Four weeks with students; five weeks at school; six weeks--maybe--in South Dakota.
I'm anticipating the end of my teacherly responsibilities with a good bit of impatience, something I feel somewhat bad about. But then I stop to think about what teacher does not look forward to the summmer? It's one of the perks of the job, really.
Four more weeks with students still seems like a lot of lesson plans and tests and, yes, behavior problems. Seeing the end so close deflates my work ethic: I just wish it was here already (and there will be a lot of work in these four weeks, unfortunately). It's a microcosm of my two-year experience; knowing that there was a best-used-by date on my teaching career made me less invested in a lot of aspects of teaching. I would've done much better, I know, if I had thought of this as an experience with no end.

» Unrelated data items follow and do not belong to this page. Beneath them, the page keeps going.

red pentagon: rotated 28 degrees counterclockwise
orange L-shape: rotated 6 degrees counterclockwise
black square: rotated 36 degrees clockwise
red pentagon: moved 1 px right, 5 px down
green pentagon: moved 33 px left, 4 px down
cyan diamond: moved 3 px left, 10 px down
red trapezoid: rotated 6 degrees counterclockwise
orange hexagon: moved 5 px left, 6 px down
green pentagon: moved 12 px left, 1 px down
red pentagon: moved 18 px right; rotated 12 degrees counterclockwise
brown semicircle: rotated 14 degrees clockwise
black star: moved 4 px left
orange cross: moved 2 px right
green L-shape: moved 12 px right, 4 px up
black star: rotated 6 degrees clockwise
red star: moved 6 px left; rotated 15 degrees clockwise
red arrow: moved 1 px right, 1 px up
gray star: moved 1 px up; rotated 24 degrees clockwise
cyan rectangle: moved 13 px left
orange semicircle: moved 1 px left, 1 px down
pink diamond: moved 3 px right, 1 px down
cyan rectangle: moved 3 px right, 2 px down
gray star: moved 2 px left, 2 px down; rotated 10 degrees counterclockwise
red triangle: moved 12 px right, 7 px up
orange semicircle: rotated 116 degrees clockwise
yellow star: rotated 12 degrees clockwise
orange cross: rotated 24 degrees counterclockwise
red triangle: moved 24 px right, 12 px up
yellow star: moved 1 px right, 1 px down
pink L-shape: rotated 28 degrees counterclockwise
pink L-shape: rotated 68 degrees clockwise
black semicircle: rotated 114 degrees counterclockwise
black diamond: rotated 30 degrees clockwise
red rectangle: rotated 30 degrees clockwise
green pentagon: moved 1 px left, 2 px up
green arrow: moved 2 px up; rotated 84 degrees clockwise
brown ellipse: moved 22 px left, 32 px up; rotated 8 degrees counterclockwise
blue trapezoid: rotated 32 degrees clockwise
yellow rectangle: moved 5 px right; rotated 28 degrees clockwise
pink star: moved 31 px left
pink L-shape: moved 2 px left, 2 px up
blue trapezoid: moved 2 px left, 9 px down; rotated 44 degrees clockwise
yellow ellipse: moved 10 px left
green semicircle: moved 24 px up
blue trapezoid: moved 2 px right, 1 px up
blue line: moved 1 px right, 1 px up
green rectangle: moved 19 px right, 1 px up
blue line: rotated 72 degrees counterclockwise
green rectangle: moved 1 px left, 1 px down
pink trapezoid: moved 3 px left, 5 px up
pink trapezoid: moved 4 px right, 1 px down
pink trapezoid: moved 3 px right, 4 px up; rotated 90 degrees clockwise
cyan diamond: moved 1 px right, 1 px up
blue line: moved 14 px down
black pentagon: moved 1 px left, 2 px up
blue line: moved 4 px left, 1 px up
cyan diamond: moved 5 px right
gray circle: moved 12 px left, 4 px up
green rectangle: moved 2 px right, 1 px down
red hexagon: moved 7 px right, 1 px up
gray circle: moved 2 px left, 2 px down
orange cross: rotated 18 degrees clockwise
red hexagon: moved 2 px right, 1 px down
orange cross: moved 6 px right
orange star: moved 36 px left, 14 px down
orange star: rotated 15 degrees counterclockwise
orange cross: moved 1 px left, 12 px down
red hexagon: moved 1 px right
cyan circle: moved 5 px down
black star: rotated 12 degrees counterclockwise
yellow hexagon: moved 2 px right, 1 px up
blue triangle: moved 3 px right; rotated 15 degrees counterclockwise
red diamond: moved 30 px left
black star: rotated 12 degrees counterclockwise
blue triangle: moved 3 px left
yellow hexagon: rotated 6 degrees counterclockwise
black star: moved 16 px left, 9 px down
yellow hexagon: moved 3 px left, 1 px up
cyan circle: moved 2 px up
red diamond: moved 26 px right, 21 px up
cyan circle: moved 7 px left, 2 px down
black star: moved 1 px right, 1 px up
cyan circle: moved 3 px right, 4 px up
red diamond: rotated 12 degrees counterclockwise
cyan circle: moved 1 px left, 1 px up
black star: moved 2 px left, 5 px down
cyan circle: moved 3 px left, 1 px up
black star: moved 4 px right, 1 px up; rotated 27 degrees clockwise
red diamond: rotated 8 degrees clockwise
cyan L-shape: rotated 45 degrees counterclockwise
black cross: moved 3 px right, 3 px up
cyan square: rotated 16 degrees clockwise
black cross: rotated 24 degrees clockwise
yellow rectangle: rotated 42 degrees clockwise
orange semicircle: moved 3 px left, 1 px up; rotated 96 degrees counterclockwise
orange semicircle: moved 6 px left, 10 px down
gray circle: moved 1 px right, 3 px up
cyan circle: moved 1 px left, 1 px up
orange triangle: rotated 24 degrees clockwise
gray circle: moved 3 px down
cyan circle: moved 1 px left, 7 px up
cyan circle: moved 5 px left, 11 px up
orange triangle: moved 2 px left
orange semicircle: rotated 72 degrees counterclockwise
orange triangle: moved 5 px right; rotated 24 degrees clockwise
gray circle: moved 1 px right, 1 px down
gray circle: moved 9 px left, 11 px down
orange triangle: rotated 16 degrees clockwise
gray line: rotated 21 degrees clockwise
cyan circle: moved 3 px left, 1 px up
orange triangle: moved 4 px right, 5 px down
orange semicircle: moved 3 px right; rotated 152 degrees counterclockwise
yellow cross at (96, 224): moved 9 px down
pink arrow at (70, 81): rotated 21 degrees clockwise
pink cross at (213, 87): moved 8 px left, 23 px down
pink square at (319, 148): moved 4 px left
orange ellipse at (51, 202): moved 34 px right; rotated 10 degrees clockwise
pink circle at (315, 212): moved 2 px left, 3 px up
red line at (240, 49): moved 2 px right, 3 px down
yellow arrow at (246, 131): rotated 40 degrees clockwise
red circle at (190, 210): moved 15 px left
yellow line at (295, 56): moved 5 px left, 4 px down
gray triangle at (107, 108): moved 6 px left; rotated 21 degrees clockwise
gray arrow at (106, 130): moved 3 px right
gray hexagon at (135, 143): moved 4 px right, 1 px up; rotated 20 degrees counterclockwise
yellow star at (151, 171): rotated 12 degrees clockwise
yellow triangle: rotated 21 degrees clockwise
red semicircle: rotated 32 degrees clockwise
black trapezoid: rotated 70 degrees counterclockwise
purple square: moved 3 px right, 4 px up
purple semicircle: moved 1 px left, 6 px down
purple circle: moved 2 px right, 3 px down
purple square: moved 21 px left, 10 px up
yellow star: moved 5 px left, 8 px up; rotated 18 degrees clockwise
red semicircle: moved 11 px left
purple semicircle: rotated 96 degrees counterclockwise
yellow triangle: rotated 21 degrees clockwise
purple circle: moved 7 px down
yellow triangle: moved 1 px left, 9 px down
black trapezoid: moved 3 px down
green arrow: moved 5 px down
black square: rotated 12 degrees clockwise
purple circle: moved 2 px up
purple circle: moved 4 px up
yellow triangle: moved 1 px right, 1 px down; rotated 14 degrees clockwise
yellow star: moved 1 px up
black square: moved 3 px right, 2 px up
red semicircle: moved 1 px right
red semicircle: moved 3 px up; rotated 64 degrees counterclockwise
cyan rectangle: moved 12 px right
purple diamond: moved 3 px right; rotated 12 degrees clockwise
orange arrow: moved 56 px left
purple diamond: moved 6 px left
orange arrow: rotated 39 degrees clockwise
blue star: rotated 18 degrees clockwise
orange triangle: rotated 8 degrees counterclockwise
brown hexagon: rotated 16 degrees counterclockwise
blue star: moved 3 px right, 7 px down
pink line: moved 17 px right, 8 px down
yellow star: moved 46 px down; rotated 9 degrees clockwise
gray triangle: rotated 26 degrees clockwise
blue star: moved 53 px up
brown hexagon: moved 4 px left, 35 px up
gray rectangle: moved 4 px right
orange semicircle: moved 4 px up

Only six more weeks in this state, though, seems like a damn short time: that's really six more chances to go camping, to walk through the Badlands, or to hang out with the friends I've met here.
My parents came to visit this weekend, and I took them to some of the local "attractions": we hiked out on Eagle Nest Butte, seven miles south of town, and out at Wolf's Table, in the Badlands seven miles north. We drove 50 miles north to Philip for dinner, the first time I've been to the town; two nights ago we ate at Club 27 in Kadoka, the first time in my two years I've made it there, either. I also talked a lot: told them a lot of the little stories from the past two years that I hadn't shared yet. I've always known that I'd get nostalgic when it came time to leave here; it's in my nature to be wistful about everything I leave behind. Now I'm starting to see where that nostalgia will leak out from, and it's making the littlest experiences--a sunny day, or a drive through a canyon--seem that much more poignant.